Em setembro, o presidente uruguaio, Tabaré Vázquez, puniu dois militares do mais alto comando do Exército. O general Guido Manini Ríos, comandante do Exército, recebeu 30 dias de detenção porque se opôs publicamente ao projeto de reforma da Previdência militar que está em debate no Congresso. Assim como no Brasil, os militares estão proibidos de se manifestarem sobre decisões de poderes do Estado.

Duas semanas depois da punição a Manini Ríos, o presidente Tabaré Vázquez puniu também o comandante do Exército que substituía Manini Ríos. O chefe do Estado Maior, Marcelo Montaner, teve pena de detenção por três dias por executar a marcha militar Tres Árboles numa cerimônia. A marcha está ligada ao Partido Nacional, oposição de direita à coalizão de esquerda que governa o Uruguai.

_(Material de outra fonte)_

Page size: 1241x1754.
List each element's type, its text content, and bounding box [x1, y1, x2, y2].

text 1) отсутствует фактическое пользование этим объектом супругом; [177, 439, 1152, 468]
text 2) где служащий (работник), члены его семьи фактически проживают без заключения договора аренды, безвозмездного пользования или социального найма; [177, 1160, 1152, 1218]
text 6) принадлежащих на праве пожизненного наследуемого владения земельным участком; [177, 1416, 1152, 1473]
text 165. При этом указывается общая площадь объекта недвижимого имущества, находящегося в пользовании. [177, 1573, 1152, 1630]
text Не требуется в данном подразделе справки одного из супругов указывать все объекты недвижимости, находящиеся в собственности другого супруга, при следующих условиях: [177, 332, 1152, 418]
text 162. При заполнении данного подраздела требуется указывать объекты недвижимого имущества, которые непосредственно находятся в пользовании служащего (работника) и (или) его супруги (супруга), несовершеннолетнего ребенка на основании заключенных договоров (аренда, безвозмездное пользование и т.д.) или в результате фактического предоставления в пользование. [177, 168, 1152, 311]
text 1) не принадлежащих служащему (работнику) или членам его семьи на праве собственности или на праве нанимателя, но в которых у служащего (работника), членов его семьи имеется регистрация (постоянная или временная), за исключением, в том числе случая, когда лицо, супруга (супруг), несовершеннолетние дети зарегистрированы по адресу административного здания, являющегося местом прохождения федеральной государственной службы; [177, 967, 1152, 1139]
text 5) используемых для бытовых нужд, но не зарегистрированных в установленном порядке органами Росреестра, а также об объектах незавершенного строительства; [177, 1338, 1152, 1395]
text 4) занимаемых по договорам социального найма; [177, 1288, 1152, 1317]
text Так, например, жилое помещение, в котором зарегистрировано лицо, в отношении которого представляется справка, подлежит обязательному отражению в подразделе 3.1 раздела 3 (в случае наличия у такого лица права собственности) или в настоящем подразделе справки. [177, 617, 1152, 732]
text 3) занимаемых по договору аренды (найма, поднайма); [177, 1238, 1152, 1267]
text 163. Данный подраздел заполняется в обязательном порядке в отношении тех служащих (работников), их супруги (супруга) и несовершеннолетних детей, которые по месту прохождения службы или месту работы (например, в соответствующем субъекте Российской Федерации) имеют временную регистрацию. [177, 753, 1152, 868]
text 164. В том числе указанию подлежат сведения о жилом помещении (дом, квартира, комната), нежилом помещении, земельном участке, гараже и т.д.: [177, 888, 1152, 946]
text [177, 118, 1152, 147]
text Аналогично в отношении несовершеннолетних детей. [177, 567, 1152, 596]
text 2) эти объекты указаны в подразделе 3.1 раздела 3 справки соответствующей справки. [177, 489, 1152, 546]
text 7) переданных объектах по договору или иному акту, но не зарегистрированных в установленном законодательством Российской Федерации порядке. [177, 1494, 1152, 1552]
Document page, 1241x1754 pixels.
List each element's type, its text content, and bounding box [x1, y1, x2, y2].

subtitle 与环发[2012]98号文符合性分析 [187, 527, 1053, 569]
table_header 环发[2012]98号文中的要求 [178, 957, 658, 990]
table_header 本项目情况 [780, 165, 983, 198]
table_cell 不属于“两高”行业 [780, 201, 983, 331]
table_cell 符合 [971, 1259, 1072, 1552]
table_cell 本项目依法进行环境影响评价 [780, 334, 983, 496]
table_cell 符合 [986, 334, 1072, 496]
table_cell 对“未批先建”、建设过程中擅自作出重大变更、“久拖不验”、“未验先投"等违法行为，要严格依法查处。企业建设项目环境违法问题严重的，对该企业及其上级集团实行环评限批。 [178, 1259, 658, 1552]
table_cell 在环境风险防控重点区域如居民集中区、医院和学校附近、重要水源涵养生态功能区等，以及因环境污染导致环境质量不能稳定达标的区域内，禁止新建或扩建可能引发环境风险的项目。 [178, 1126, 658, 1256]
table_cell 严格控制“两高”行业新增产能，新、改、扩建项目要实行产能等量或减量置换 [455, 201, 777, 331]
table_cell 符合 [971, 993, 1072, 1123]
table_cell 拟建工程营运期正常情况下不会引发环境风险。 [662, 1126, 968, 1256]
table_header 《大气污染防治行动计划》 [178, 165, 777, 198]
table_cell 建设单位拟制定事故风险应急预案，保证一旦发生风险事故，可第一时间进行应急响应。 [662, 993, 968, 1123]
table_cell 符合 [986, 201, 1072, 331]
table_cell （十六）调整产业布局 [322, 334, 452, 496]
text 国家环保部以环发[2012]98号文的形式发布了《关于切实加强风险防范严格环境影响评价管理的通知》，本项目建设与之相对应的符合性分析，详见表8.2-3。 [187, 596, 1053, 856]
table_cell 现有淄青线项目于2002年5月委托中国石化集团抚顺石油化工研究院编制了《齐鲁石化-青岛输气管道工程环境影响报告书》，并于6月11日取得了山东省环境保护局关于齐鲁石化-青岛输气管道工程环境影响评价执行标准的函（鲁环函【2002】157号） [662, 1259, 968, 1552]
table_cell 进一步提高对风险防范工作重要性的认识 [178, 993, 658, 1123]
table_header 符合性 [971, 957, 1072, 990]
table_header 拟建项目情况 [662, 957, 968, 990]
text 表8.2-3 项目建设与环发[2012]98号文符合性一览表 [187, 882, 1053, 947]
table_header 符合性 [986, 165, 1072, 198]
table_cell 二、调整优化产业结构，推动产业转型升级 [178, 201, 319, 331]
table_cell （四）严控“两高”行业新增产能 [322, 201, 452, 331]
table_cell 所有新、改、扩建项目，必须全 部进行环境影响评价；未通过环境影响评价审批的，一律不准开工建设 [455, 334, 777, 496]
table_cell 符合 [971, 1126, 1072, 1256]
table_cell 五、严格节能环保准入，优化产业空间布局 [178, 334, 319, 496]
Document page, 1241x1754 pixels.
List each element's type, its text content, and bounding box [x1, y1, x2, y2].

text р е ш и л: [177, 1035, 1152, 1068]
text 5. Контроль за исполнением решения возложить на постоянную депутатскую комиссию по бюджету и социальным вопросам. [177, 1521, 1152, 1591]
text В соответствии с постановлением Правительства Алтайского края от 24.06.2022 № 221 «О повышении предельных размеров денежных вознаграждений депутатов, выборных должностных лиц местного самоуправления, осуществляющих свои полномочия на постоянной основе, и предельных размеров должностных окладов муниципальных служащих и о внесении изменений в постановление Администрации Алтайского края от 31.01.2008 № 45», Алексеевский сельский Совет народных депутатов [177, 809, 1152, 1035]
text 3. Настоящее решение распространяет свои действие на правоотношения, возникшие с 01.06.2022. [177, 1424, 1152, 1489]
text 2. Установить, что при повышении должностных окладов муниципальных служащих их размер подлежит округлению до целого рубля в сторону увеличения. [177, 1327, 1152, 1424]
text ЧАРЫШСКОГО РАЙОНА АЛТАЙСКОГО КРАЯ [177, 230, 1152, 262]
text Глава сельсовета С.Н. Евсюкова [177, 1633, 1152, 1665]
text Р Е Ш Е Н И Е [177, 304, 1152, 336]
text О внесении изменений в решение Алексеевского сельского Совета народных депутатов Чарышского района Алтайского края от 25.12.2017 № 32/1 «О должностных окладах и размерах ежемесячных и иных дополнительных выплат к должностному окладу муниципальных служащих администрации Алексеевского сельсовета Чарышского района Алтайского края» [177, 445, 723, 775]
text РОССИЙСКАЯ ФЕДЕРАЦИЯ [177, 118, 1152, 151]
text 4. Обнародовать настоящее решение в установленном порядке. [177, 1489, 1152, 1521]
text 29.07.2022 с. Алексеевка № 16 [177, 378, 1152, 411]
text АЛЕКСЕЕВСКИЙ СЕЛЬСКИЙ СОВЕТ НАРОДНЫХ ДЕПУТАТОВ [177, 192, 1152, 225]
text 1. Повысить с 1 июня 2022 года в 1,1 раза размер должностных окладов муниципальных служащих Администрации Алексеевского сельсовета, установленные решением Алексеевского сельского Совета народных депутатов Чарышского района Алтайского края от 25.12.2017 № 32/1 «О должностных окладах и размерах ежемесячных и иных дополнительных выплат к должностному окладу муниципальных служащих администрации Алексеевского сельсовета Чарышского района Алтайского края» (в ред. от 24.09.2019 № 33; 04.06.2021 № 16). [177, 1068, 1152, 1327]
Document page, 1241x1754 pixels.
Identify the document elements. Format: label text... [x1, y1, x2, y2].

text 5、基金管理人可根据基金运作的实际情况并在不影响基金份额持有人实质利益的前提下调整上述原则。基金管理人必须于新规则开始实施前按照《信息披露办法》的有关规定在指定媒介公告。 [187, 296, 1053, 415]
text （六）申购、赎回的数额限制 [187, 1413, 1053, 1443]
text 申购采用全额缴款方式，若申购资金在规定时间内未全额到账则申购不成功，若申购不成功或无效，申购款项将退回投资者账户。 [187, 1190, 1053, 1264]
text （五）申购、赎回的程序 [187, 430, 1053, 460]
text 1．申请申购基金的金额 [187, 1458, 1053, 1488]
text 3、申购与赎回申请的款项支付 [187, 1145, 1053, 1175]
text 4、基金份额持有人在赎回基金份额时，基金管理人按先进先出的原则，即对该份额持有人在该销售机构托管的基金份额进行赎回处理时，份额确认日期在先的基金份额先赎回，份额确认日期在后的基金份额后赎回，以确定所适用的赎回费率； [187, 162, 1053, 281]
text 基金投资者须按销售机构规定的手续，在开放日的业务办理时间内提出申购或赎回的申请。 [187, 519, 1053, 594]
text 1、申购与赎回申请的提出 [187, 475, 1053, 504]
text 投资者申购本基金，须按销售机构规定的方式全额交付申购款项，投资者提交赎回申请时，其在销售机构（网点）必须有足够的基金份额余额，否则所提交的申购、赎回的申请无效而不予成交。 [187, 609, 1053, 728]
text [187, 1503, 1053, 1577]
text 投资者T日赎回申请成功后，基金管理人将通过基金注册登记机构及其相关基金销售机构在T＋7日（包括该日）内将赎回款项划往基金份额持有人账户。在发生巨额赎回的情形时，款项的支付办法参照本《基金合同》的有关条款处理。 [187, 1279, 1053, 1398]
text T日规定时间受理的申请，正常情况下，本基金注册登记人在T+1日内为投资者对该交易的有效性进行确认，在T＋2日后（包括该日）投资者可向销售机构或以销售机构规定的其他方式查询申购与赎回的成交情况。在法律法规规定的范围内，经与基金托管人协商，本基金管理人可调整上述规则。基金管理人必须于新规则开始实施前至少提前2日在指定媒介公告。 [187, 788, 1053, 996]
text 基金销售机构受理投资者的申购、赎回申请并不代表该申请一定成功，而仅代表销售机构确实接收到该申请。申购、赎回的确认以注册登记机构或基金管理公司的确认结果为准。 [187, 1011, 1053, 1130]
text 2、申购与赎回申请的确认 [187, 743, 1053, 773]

Por outro lado e em sintonia com o crescimento de Bolsonaro nas pesquisas, o presidente do Centro Militar, Carlos Silva Valiente, disse que, no Uruguai, não houve ditadura.

Casos isolados ou tendência?

Por enquanto, esses são casos isolados, mas a eventual volta de militares ao poder no mais importante país da América Latina pode injetar ânimo em outros movimentos pela vizinhança. 

O ex-presidente uruguaio, José Mujica, integrante da coalizão governista, declarou que uma vitória de Bolsonaro seria perigosa para a região. A sua esposa, a vice-presidente Lucía Topolansky, adverte que "no Brasil, há quase uma volta à ditadura". Essas opiniões foram criticadas pela oposição porque o governo uruguaio mantém silêncio sobre a Venezuela, ao contrário dos demais países governados pela direita na região.

Patricio Navia analisa que uma volta dos militares ao governo no Brasil com a justificativa do combate à insegurança é preocupante. Segundo ele, se Bolsonaro se eleger e puser o Exército nas ruas para controlar a violência, pode-se abrir uma janela para os militares se envolverem com política e a tendência se disseminar pela região.